If you can't grow people at your company then no one should work for you. That simple.

It's a job you grow into by not working at the job.: Agreed! There are quite a few paths which makes it easy to grow into, such as analyst or data/software engineer. There is however a mismatch of expectation that you can just start as a data-scientist out of school, which represent a steep learning curve and that people are usually not ready for.
Oh we disagree entirely. I am openly mocking the idea that you should learn the job by not doing it. That data scientists are just oh so special that no one can be a junior at it.

It's ridiculous. If you can't mentor someone at the job, then that speaks to your failures. It's not the job that's the problem.

You can have junior position for everything, so long as you revise your expectations.

A lot of firm, rebrand analysts jobs to be junior data-scientists position to essentially attract candidates, so yeah you can be "junior" at it, but it's essentially a different job.
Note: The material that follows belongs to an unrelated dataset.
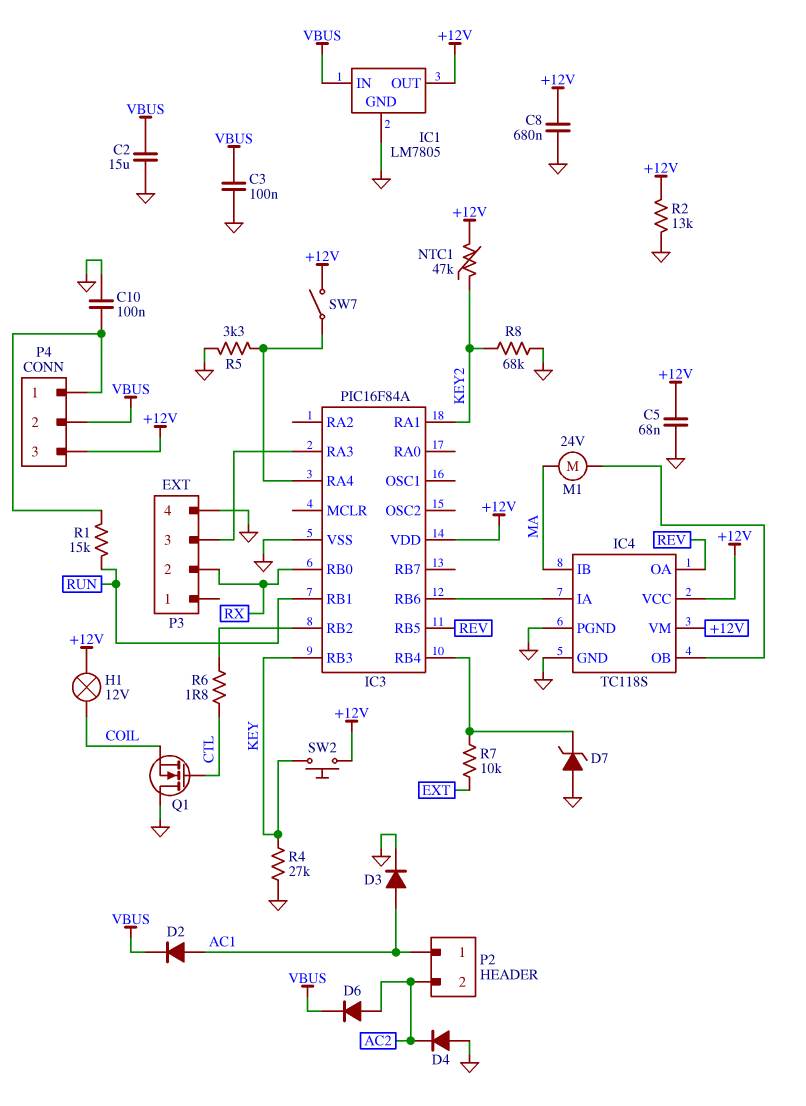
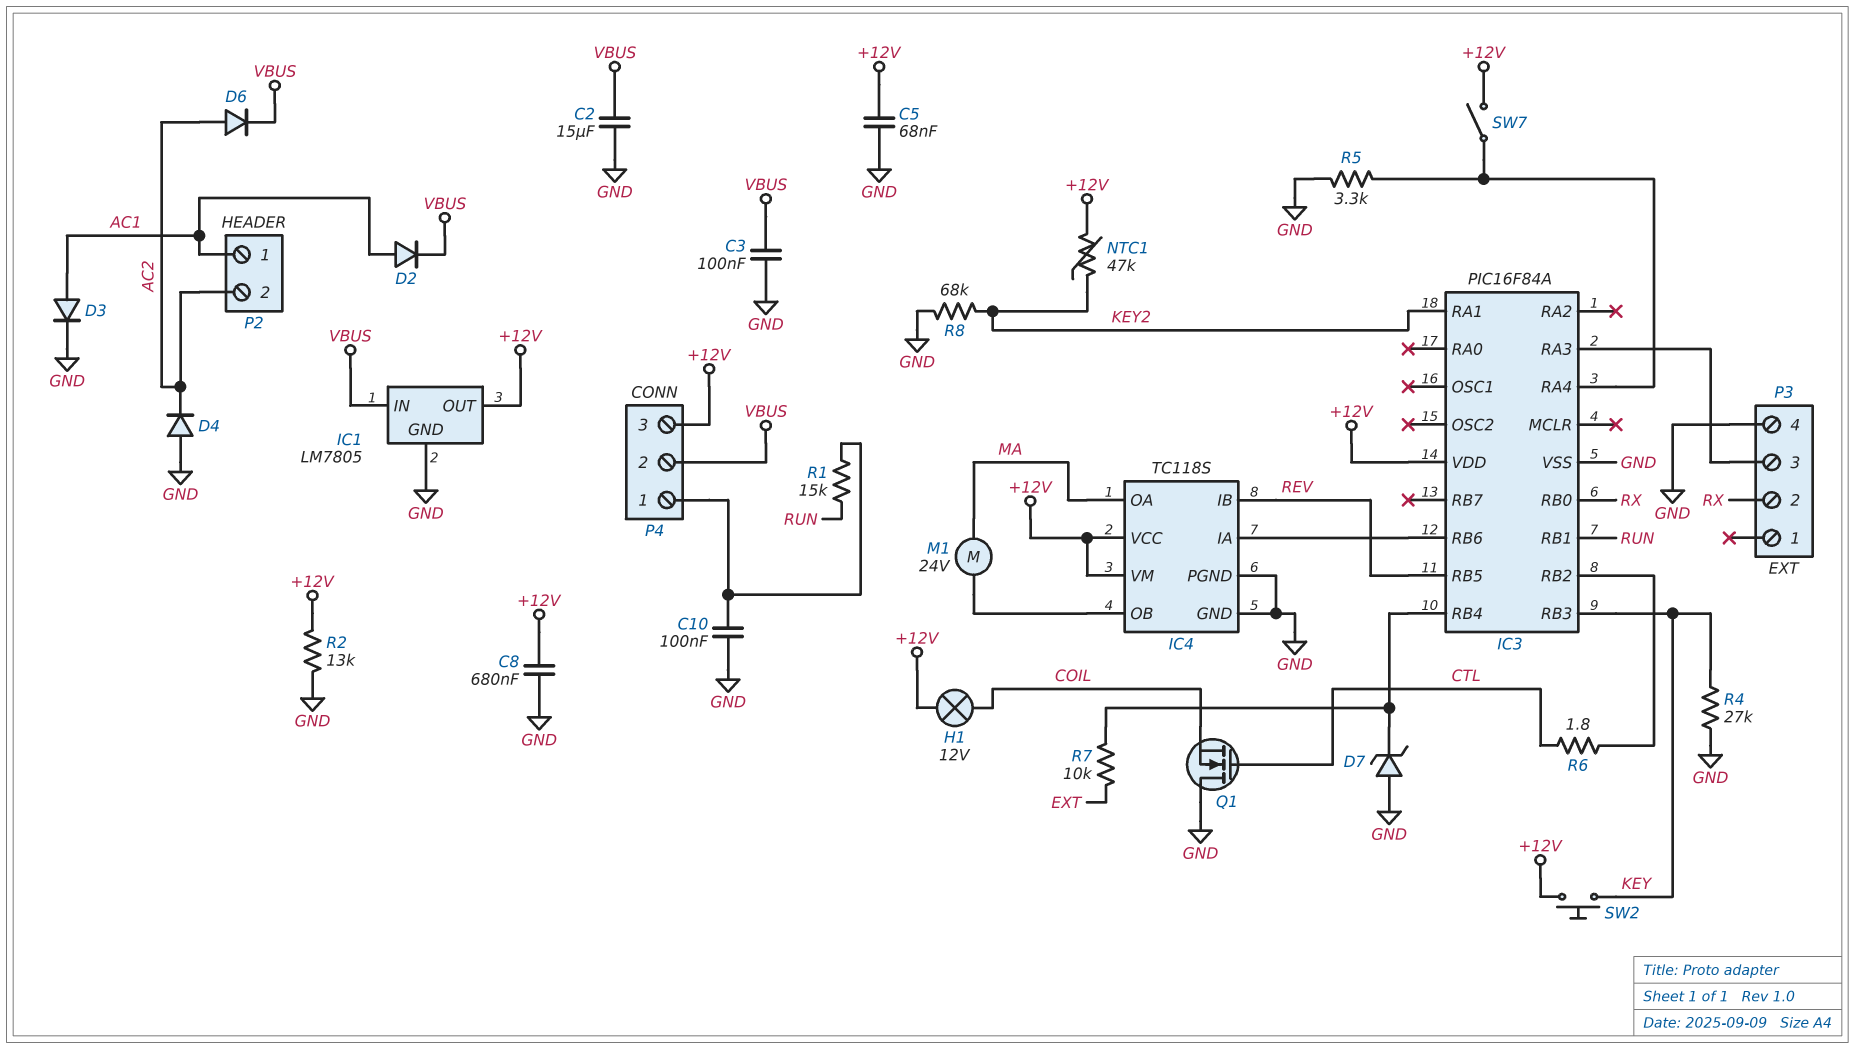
IC4 pin IB: MA -> REV
IC4 pin OA: REV -> MA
It seems like what op is trying to say is that being a data scientist is a cross disciplinary position, so you can't really start off as a data scientist, rather you become one through other positions. However, their complaints feel more like either an inability or unwillingness to make the team a place for its members to grow. Ideally, members would be doing code review, so issues with ugly/inefficient code can be addressed and learned from. Getting up to speed on the organization's systems, which system to use situationally, general philosophical thinking behind what the data is, which problems to solve and how to solve them are definitely things that come out when a mid-level mentors a junior, which should be a thing that happens on the team, because it not only helps the juniors get up to speed, but it reinforces the mid-level member's knowledge. I think that speaks to real structural issues in how the team is set up, and if op's the head of a data team, I wouldn't want to work for him or for a company he works at in that capacity.
There is no issue hiring juniors, they have a lot to learn and they should be coached through it for sure. That mid level, help coach juniors, is also not an issue. But I would rather hire a junior analyst or a junior engineer than a junior data-scientist. The breadth of what they need to learn before actually delivering value is quite vast.

I can hire an analyst or engineer and quickly they will be able to learn, get good at something and deliver value. After 2 years they can easily grow into a data-scientist with the good base they have had from their previous positions.

Some organization essentially rebrand analysts positions to "junior datascientist", but I believe this make it a mismatch of expectation for graduates getting out of school.